Title: How Pinterest Used TiDB to Modernize Their HBase Workloads

Time: September 14, 6 PM Pacific Daylight Time. Doors will open at 5:30 PM.

Introduction:

The Pinterest Storage and Caching team is responsible for several critical business functions, including ads, shopping, trust and safety. Pinterest storage services are built on the HBase ecosystem, and they have one of the largest HBase production deployments: approximately 50 production clusters host more than 9,000 virtual machines with 6 PB of source-of-truth data on disk. The HBase ecosystem has several advantages over other systems including strong consistency at the row level when data volume is high, flexible schema, low latency access to data, and Hadoop integration.
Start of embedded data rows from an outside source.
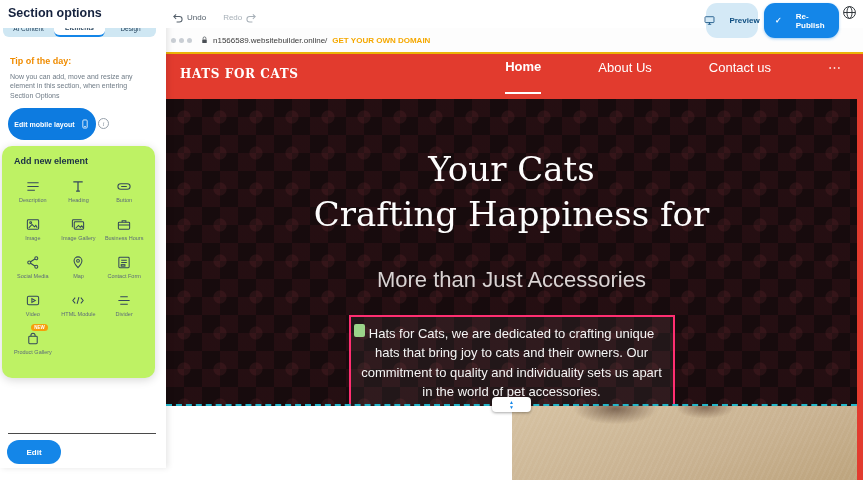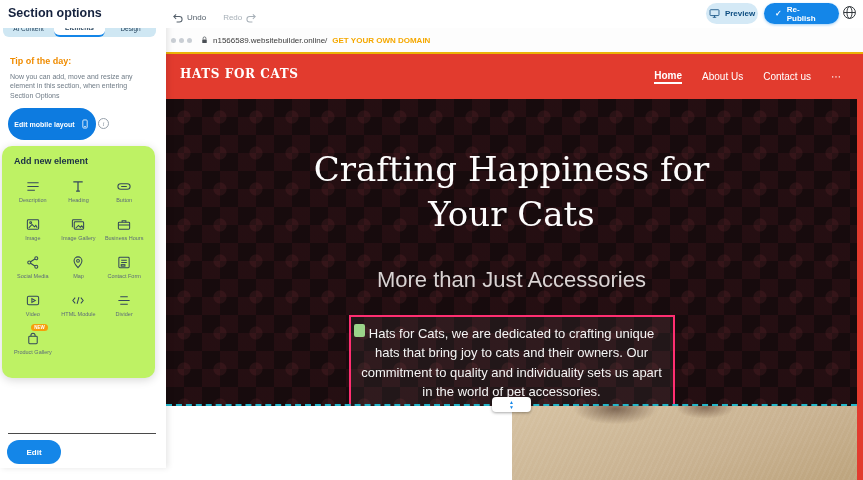--- a/index.html
+++ b/index.html
@@ -9,21 +9,21 @@
     font-family:"Liberation Sans", sans-serif; color:#1b2b4a;
   }
   svg { display:block; }
 
   
   .topbar { position:absolute; left:0; top:0; width:863px; height:28px; background:#fff; z-index:40; }
   .topbar-title { position:absolute; left:8px; top:6px; font-size:12.5px; font-weight:bold; color:#14213d; }
   .history { position:absolute; left:172px; top:12px; display:flex; align-items:flex-start; gap:17px; }
   .hist-btn { display:flex; align-items:center; gap:4px; font-size:8px; color:#55606b; cursor:pointer; }
   .hist-btn.disabled { color:#a7b0b8; }
-  .pill-btn { position:absolute; top:3px; height:21px; border-radius:11px; display:flex; align-items:center; gap:5px; font-size:8px; padding:0 11px; cursor:pointer; }
+  .pill-btn { position:absolute; top:3px; height:35px; border-radius:11px; display:flex; align-items:center; gap:14px; font-size:8px; padding:0 11px; cursor:pointer; }
   .preview-btn { left:706px; width:52px; background:#d4e9f6; color:#0d4d80; font-weight:bold; justify-content:center; }
   .republish-btn { left:764px; width:75px; background:#1486e8; color:#fff; font-weight:bold; justify-content:center; box-shadow:0 1px 3px rgba(20,134,232,.4); }
   .globe-btn { position:absolute; left:842px; top:5px; width:15px; height:15px; cursor:pointer; }
 
   
   .sidebar { position:absolute; left:0; top:16px; width:166px; height:452px; background:#fff; z-index:30; box-shadow:2px 0 6px rgba(0,0,0,.10); }
   .tabs { position:absolute; left:3px; top:4px; width:153px; height:17px; background:#cfe7f3; border-radius:6px; display:flex; }
   .tab { flex:1; display:flex; align-items:center; justify-content:center; font-size:6.5px; color:#27455e; cursor:pointer; border-radius:6px; }
   .tab.active { background:#fff; font-weight:bold; border-bottom:2px solid #1486e8; }
   .tip-title { position:absolute; left:10px; top:40px; font-size:9px; font-weight:bold; color:#f08c00; }
@@ -48,21 +48,21 @@
   .dot { width:5px; height:5px; border-radius:50%; background:#c9ced4; }
   .lock { margin-left:8px; }
   .url-text { margin-left:4px; font-size:8px; color:#3a3a3a; }
   .domain-cta { margin-left:5px; font-size:8px; font-weight:bold; color:#f5a800; cursor:pointer; }
 
   
   .site { position:absolute; left:166px; top:54px; width:697px; height:426px; background:#fff; overflow:hidden; }
   .site-header { position:absolute; left:0; top:0; width:697px; height:45px; background:#e23b2e; }
   .logo { position:absolute; left:14px; top:13px; color:#fff; font-family:"DejaVu Serif", serif; font-weight:bold; font-size:12px; letter-spacing:.6px; text-transform:uppercase; cursor:pointer; }
   .nav { position:absolute; right:22px; top:0; height:45px; display:flex; align-items:center; gap:20px; }
-  .nav-item { color:#fff; font-size:10px; cursor:pointer; padding-bottom:1px; }
+  .nav-item { color:#fff; font-size:13px; cursor:pointer; padding-bottom:18px;margin-left:37px; }
   .nav-item.active { font-weight:bold; border-bottom:2px solid #fff; }
 
   .hero {
     position:absolute; left:0; top:45px; width:691px; height:307px;
     background-color:#170b0d;
     background-image:
       radial-gradient(circle at 18px 18px, rgba(200,80,90,0.10) 6px, transparent 7px),
       linear-gradient(45deg, rgba(120,40,50,0.14) 25%, transparent 25%, transparent 75%, rgba(120,40,50,0.14) 75%),
       linear-gradient(45deg, rgba(120,40,50,0.14) 25%, transparent 25%, transparent 75%, rgba(120,40,50,0.14) 75%);
     background-size:36px 36px, 36px 36px, 36px 36px;
@@ -337,22 +337,22 @@
     <div class="nav">
       <span class="nav-item active">Home</span>
       <span class="nav-item">About Us</span>
       <span class="nav-item">Contact us</span>
       <span class="nav-item">⋯</span>
     </div>
   </div>
 
   <div class="hero">
     <div class="hero-title">
+      <div>Your Cats</div>
       <div>Crafting Happiness for</div>
-      <div>Your Cats</div>
     </div>
     <div class="hero-subtitle">More than Just Accessories</div>
     <div class="hero-textbox">
       <span class="green-handle"></span>
       <span>Hats for Cats, we are dedicated to crafting unique hats that bring joy to cats and their owners. Our commitment to quality and individuality sets us apart in the world of pet accessories.</span>
     </div>
   </div>
 
   <div class="guide-line"></div>
   <div class="section-handle">

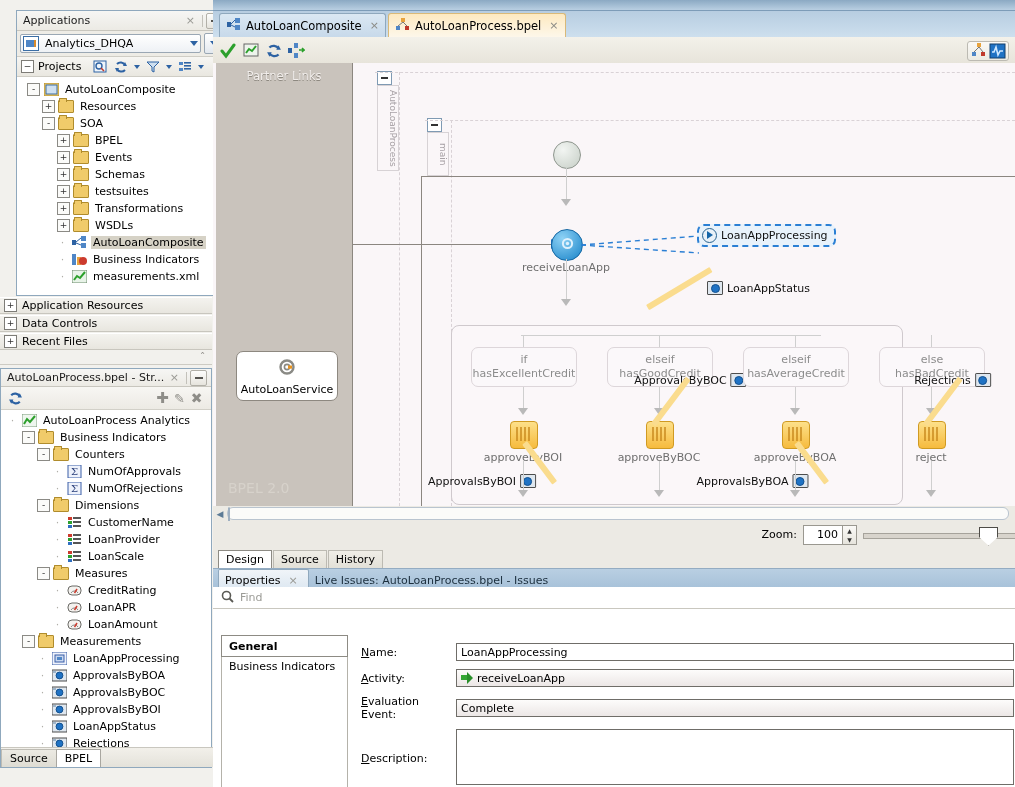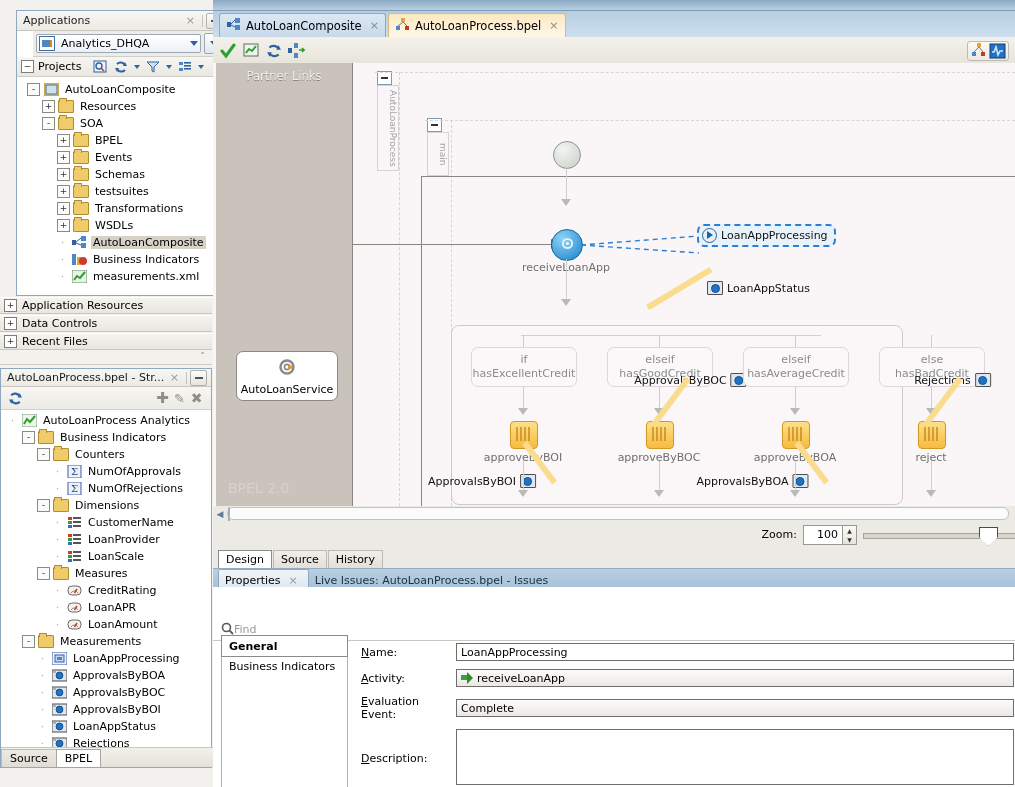--- a/index.html
+++ b/index.html
@@ -36,21 +36,21 @@
   
   #left { position:absolute; left:0; top:0; width:213px; height:787px;
           background:#f2f1ed; border-right:1px solid #9fb6c9; }
 
   #appsPanel { position:absolute; left:16px; top:10px; width:212px; height:286px;
                background:#fff; border:1px solid #8fa8bd; box-sizing:border-box; }
   #appsPanel .hdr { height:19px; }
 
   .app-select-row { display:flex; align-items:center; height:21px;
       padding:2px 3px 2px 3px; background:#eeece6;
-      border-bottom:1px solid #cfcdc5;margin-left:16px; }
+      border-bottom:1px solid #cfcdc5; }
   .combo {
       flex:1; height:19px; border:1px solid #9aa7b4; border-radius:2px;
       background:linear-gradient(to bottom,#ffffff,#eef1f5);
       display:flex; align-items:center; padding:0 2px; box-sizing:border-box;
   }
   .combo .lbl { flex:1; padding-left:4px; font-size:11px; }
   .combo-ic { width:14px;height:13px;border:1px solid #3b6ea5; background:#fff;
       display:flex;align-items:center;justify-content:center;margin-right:2px;}
   .combo-ic b{display:block;width:8px;height:7px;background:#4f86c6;border-right:2px solid #d98b2b;}
   .dd-btn { width:18px;height:19px;border:1px solid #9aa7b4;border-radius:2px;
@@ -205,21 +205,21 @@
       border:1px solid #bcbab2;border-bottom:none;background:linear-gradient(to bottom,#f0eee7,#e2e0d7);margin-right:1px;}
   .vtab.active{background:#fff;border-color:#8d8b84;}
 
   
   #props{position:absolute;left:0;top:568px;width:802px;height:219px;background:#fff;
       border-top:1px solid #94acc2;}
   .proptabs{height:18px;background:linear-gradient(to bottom,#b9cfe2,#a8c2d9);display:flex;align-items:flex-end;padding-left:5px;}
   .ptab{height:17px;padding:0 6px;display:flex;align-items:flex-end;gap:4px;font-size:11px;
       background:linear-gradient(to bottom,#f0f4f8,#dfe9f2);border:1px solid #8fa8bd;border-bottom:none;border-radius:2px 2px 0 0;}
   .ptab.inactive{background:transparent;border:none;color:#1b2e3d;}
-  .findbar{height:21px;border-bottom:1px solid #c9c7bf;display:flex;align-items:center;padding-left:8px;background:#fff;margin-top:32px;}
+  .findbar{height:21px;border-bottom:1px solid #c9c7bf;display:flex;align-items:center;gap:6px;padding-left:8px;background:#fff;}
   .findbar .ph{color:#9b9b96;font-size:11px;}
   .prophdr{height:22px;display:flex;align-items:center;gap:6px;padding-left:8px;
       background:linear-gradient(to bottom,#f7f6f2,#edebe4);border-bottom:1px solid #cfcdc5;font-weight:bold;font-size:11px;}
   .propbody{position:absolute;left:8px;top:66px;right:0;bottom:0;display:flex;}
   .plist{width:125px;border:1px solid #b4b2aa;border-right:1px solid #b4b2aa;background:#fff;}
   .plist .it{height:20px;display:flex;align-items:center;padding-left:7px;font-size:11px;}
   .plist .it.sel{font-weight:bold;border:1px solid #8d8b84;margin:-1px;background:#fff;}
   .pform{flex:1;padding:8px 1px 0 13px;}
   .frow{display:flex;align-items:center;margin-bottom:8px;}
   .frow label{width:95px;font-size:11px;}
However, Hbase cannot serve the needs of Pinterest’s clients for the next 3–5 years: it costs a lot to operate, it’s complex, and it lacks important functionality such as secondary indexes and support for transactions.

To find a solution, Pinterest evaluated more than 10 storage backends and benchmarked the three most promising ones. We used shadow traffic, which is asynchronously copying production traffic to a nonproduction environment, and then performed an in-depth performance evaluation. Pinterest decided to adopt TiDB for its next generation Unified Storage Service.

In this talk, Ankita Girish Wagh from Pinterest will discuss what they learned from adopting TiDB and how it performed during the first few use cases.

Speaker:

Ankita Girish Wagh
Senior Software Engineer, Pinterest

At Pinterest, Ankita’s work focuses on TiDB migration, Ixia (a secondary indexing service built on HBase), and the caching infrastructure. Before Pinterest, she was a Software Engineer in Compute Platform at Uber. She worked on a server provisioning service and helped build an ecosystem around it for Uber’s in house data centers. Ankita has nine years of industry experience and has a master’s degree in computer science from Texas A&M University.